> **Job A**:
Please copy the records from the line holding "brown hexagon: rotated 4" through the end of the records, inclusive, swapping "brown hexagon" for "green hexagon" and leaving out the pictures.

* * * * * * * * *

On Fri, Feb 26, 2021 at 9:58 AM Raphael Norwitz
<raphael.s.norwitz@gmail.com> wrote:
>
> There are two sets of features being negotiated - virtio and
> vhost-user. Based on what you've posted here, I suspect the
> VHOST_USER_F_PROTOCOL_FEATURES virtio feature may not be negotiated by
> the backend, preventing the vhost-user protocol feature negotiation
> from happening at all. I'm not 100% sure why this would cause QEMU to
> assume that REPLY_ACK was negotiated though.
>
> some questions:
>
> On Mon, Feb 22, 2021 at 3:26 AM Alex Bennée <alex.bennee@linaro.org> wrote:
> >
> >
> > Dr. David Alan Gilbert <dgilbert@redhat.com> writes:
> >
> > > * Alex Bennée (alex.bennee@linaro.org) wrote:
> > >> Hi,
> > >>
> > >> I finally got a chance to get down into the guts of vhost-user while
> > >> attempting to port my original C RPMB daemon to Rust using the
> > >> vhost-user-backend and related crates. I ended up with this hang during
> > >> negotiation:
> > >>
> > >> startup
> > >>
> > >> vhost_user_write req:1 flags:0x1
> > >> vhost_user_read_start
> > >> vhost_user_read req:1 flags:0x5
> > >> vhost_user_backend_init: we got 170000000
> >
> > GET_FEATURES
>
> Do we also see a GET_PROTOCOL_FEATURES and a SET_PROTOCOL_FEATURES
> message here? If so can you confirm what flags they contained?

* * * * * * * * *

> **Job B**:
Write the next part of the vhost-user negotiation thread, picking up after its last line.

> **Recorded data**:
* * * * * * * * *

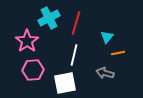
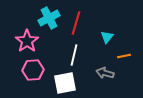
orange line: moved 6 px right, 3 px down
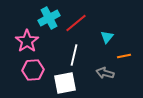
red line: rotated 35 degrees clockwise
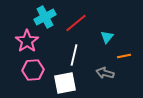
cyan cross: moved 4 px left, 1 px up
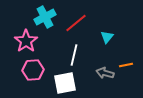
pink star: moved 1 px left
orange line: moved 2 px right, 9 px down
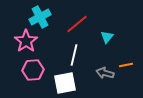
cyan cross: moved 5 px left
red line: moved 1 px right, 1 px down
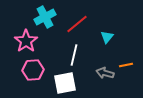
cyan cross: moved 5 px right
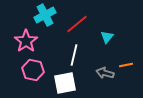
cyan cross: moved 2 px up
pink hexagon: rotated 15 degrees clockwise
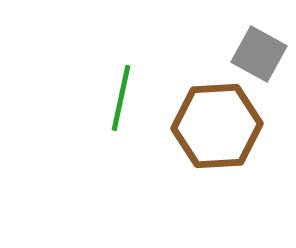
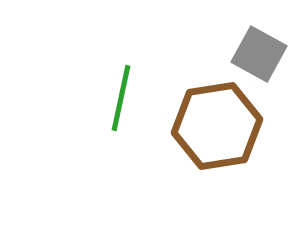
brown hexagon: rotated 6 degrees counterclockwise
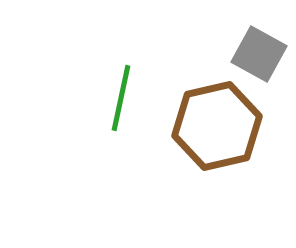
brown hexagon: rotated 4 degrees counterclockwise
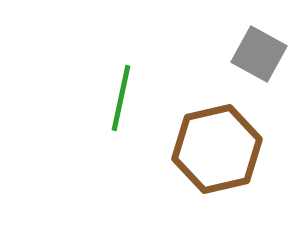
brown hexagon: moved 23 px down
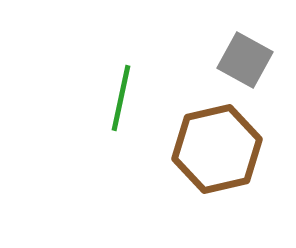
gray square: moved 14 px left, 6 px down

* * * * * * * * *

> **Task response A**:
green hexagon: rotated 4 degrees counterclockwise
green hexagon: moved 23 px down
gray square: moved 14 px left, 6 px down

> **Task response B**:
>
> vhost-user feature negotiation works as follows (see vhost_user_backend_init()):
>
> err = vhost_user_get_features(dev, &features);
> if (err < 0) {
> return err;
> }
>
> if (virtio_has_feature(features, VHOST_USER_F_PROTOCOL_FEATURES)) {
> dev->backend_features |= 1ULL << VHOST_USER_F_PROTOCOL_FEATURES;
>
> err = vhost_user_get_u64(dev, VHOST_USER_GET_PROTOCOL_FEATURES,
> &protocol_features);
> if (err < 0) {
> return err;
> }
>
> dev->protocol_features =
> protocol_features & VHOST_USER_PROTOCOL_FEATURE_MASK;
> ...
>
> err = vhost_user_set_protocol_features(dev, dev->protocol_features);
> if (err < 0) {
> return err;
> }
> }
>
> So we first get the virtio features and check if the backend
> advertises VHOST_USER_F_PROTOCOL_FEATURES. If it does, we proceed to
> negotiate vhost-user features, in which case we should see
> GET_PROTOCOL_FEATURES and a SET_PROTOCOL_FEATURES. Otherwise it looks
> like the function just returns, and we leave the vhost-user features
> uninitialized (presumably zeroed out?), and the backend will never
> even receive a GET/SET_PROTOCOL_FEATURES.
>
> dev->protocol_features is not touched anywhere else, and, if
> VHOST_USER_F_PROTOCOL_FEATURES is negotiated, comes directly to the
> backend from the protocol_features the backend &ed with
> VHOST_USER_PROTOCOL_FEATURE_MASK. Therefore if
> VHOST_USER_F_PROTOCOL_FEATURES is indeed negotiated here I'm not sure
> what could cause QEMU to think REPLY_ACK was negotiated while the
> backend does not, spare something obvious like the backend mishandling
> the GET/SET_PROTOCOL_FEATURES messages. I briefly checked the rustvmm
> code for that and didn't see anything obvious.
>
> mst - are backend devices meant to function if
> VHOST_USER_F_PROTOCOL_FEATURES is not advertised? Do we know of any
> functioning backend which does not advertise this virtio feature? If
> not, maybe we consider failing out here?
>
> alex - Are you sure QEMU gets stuck waiting on a reply_ack message,
> and not somewhere else in the setup path? I trust a SET_MEM_TABLE
> message was actually received by the backend. Did you confirm that
> QEMU was indeed stuck waiting for a reply and not somewhere else later
> on?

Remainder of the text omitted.